A New York gun buyback scheme promoted by Attorney General Eric Schneiderman turned into a complete flop after it was protested by Second Amendment activists and netted just 30 firearms in total, some of which were broken BB guns.
Despite Schneiderman best efforts to push the initiative, the program, which offered pre-paid credit cards in return for unwanted or unlicensed firearms with no questions asked, was upstaged by gun advocates.
Residents were told they could turn in their firearms, which would then be destroyed, at VFW Post 478 in Binghamton on Saturday.
However, Second Amendment activists were on scene to inform residents that they could instead sell their guns to a licensed FLL dealer in return for fair value cash and that the weapons would remain in circulation.
“A gun buyback has resulted in the collection of 30 unused or unwanted shotguns, rifles and handguns,” reports the Pall Times.
The report fails to mention what those on the scene witnessed, which was that many of the firearms were in fact broken BB guns and other pellet guns, illustrating how the program is about disarming the general public rather than keeping dangerous weapons out of the hands of criminals.
One individual who was working on behalf of the Attorney General seemed irate at the presence of the activists, who accused him of erroneously telling residents they first had to visit the VFW post before being allowed to see the FFL dealer. The man later dropped an f-bomb as he appeared to get into an argument with one of the activists.
The NY Safe Act was described by Governor Andrew Cuomo as the “toughest” gun control law in the United States, but was largely a failure after less than 10 per cent of residents obeyed by registering their assault-style weapons back in April.

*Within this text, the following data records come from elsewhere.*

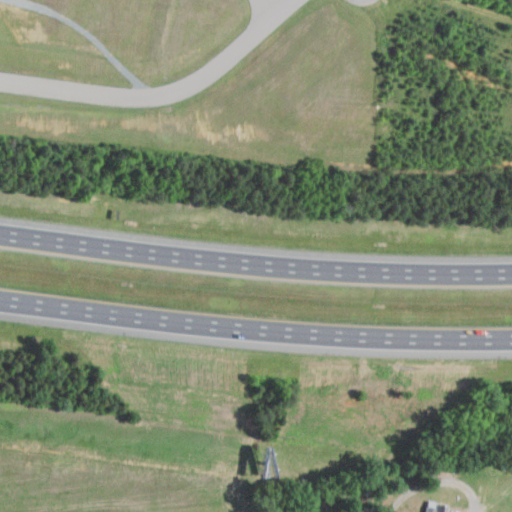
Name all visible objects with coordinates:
road: (158, 95)
road: (255, 263)
road: (255, 328)
road: (437, 481)
building: (434, 506)
building: (436, 508)
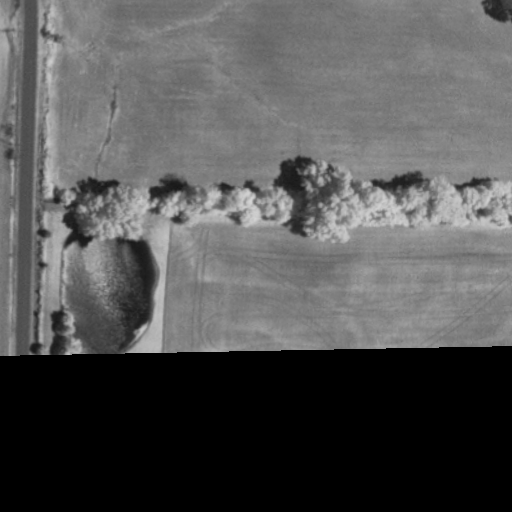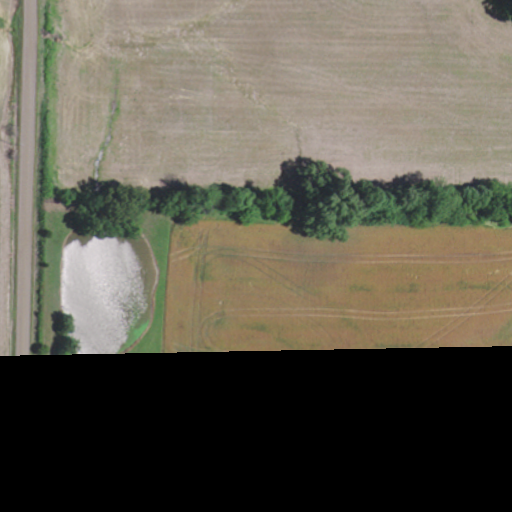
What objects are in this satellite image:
road: (25, 256)
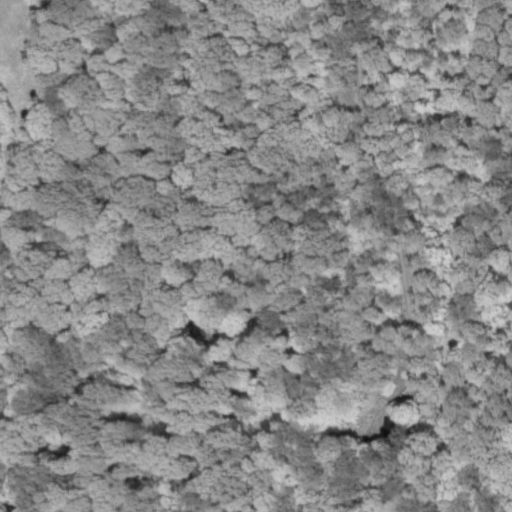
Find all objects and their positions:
road: (404, 256)
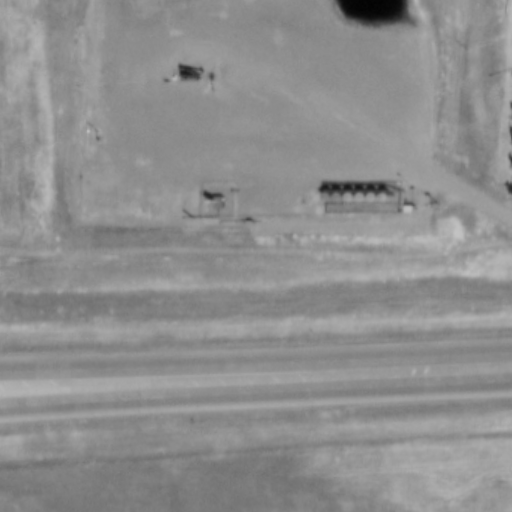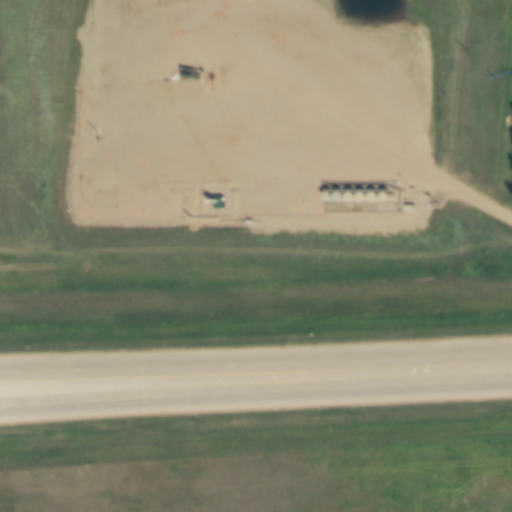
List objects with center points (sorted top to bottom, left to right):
building: (388, 38)
road: (457, 364)
road: (201, 367)
road: (201, 389)
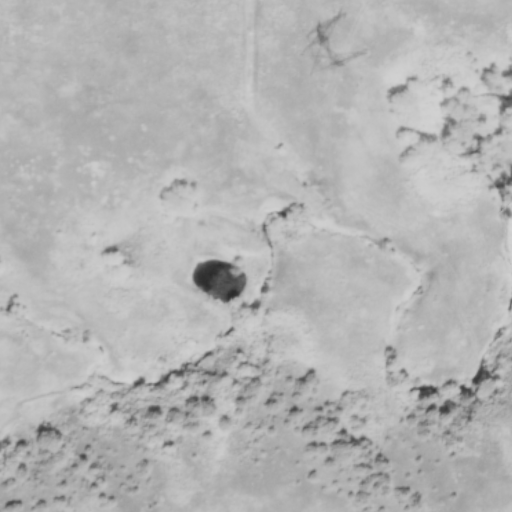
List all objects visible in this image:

Some Sheriffs publicly stated that they would not order their deputies to enforce the law, while Assembly Minority Leader Brian Kolb derided the Safe Act as “the worst piece of legislation I have seen in my 14 years as a member of the Assembly.”
Protesters against the measure marked the deadline by shredding their registration cards during a demonstration in upstate New York, arguing that the law merely creates a new class of criminals out of responsible gun owners.
The backlash against the NY Safe Act mirrors what happened in Connecticut, where residents were required by law to register high capacity magazines and assault rifles manufactured after 1994, yet just 13% of gun owners complied.